Sobe, sobe, curva e mais curva e aproximava-se a descida, a caminho do ”lugar da crise”. Duas das peregrinas, bem lembradas, não querem repetir a “proeza”. A minha Mãe, bate no ombro da prima e pôs o dedo no nariz: “Sscchhiiuu” A outra percebe todo o drama da situação e faz “que sim” com a cabeça. Todos se calam e só se ouvem os sapatos a bater na berma da estrada trás… trás … trás… catrapás … A tensão aumenta entre as duas. Ou agora ou nunca. Mais uns passos, mais uns minutos, lá se avista a capela e… pronto. Já passou!
A descontracção começa a instalar-se. Cinco dos caminhantes preparam-se para retomar a conversa, quando, Deus do Céu, não podia ser:
- Ó se.e.nhor pró.prio.f’sor, foi me.e.esmo a.ali a.atrás que das ou.ou.tras ve.e..zes “per…er.di a pro.pro.me.essa”…

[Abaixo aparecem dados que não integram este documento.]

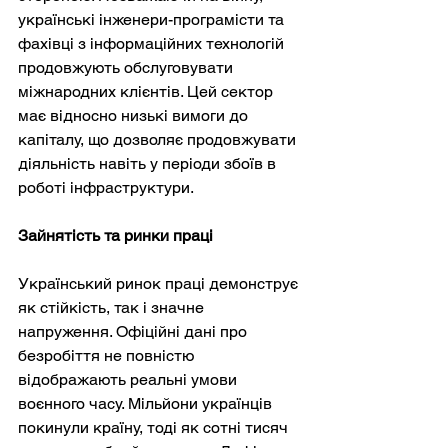
українські інженери-програмісти та 
фахівці з інформаційних технологій 
продовжують обслуговувати 
міжнародних клієнтів. Цей сектор 
має відносно низькі вимоги до 
капіталу, що дозволяє продовжувати 
діяльність навіть у періоди збоїв в 
роботі інфраструктури.
Зайнятість та ринки праці
Український ринок праці демонструє 
як стійкість, так і значне 
напруження. Офіційні дані про 
безробіття не повністю 
відображають реальні умови 
воєнного часу. Мільйони українців 
покинули країну, тоді як сотні тисяч 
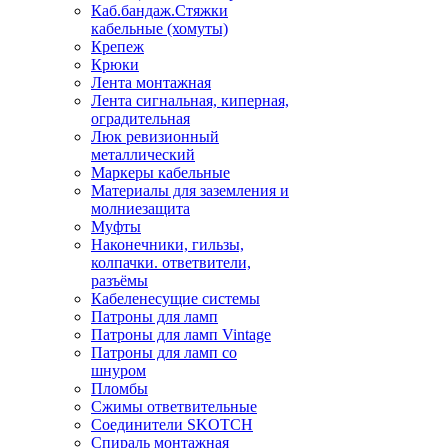
Каб.бандаж.Стяжки
кабельные (хомуты)
Крепеж
Крюки
Лента монтажная
Лента сигнальная, киперная,
оградительная
Люк ревизионный
металлический
Маркеры кабельные
Материалы для заземления и
молниезащита
Муфты
Наконечники, гильзы,
колпачки. ответвители,
разъёмы
Кабеленесущие системы
Патроны для ламп
Патроны для ламп Vintage
Патроны для ламп со
шнуром
Пломбы
Сжимы ответвительные
Соединители SKOTCH
Спираль монтажная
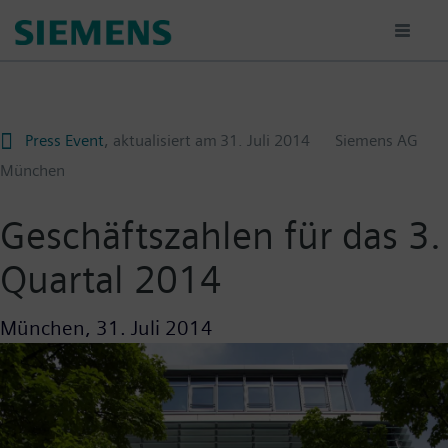
Passar
para
o
conteúdo
principal
Press Event
, aktualisiert am
31. Juli 2014
Siemens AG
München
Geschäftszahlen für das 3.
Quartal 2014
München,
31. Juli 2014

Primeiro, um silêncio opressivo. Depois um riso a medo, seguem-se cinco gargantas escancaradas a rir, a rir em gargalhadas que ressoaram, quase de certeza, por montes e vales, até aos declives da Serra de Opa, seguramente até aos ouvidos de Nossa Senhora da Póvoa. Que deve ter rido também connosco.
Só a Maria, atarantada, perguntava, gaguejando:
- Ó Cra,car.min.da, no stá.ás zan.gaa.da com.comi.mi.go???!!!

(As situações narradas são fruto da imaginação do autor; qualquer acontecimento da vida real que se lhe assemelha é pura coincidência)
Notas:
Naquele tempo ainda se tratavam os professores por “senhor” ou “senhora”.
Acredito que, lá no Céu, Mãe e filhas se riem com gosto, quando recordam estas “aventuras” tão descuidadamente humanas. Fazem-me saudade!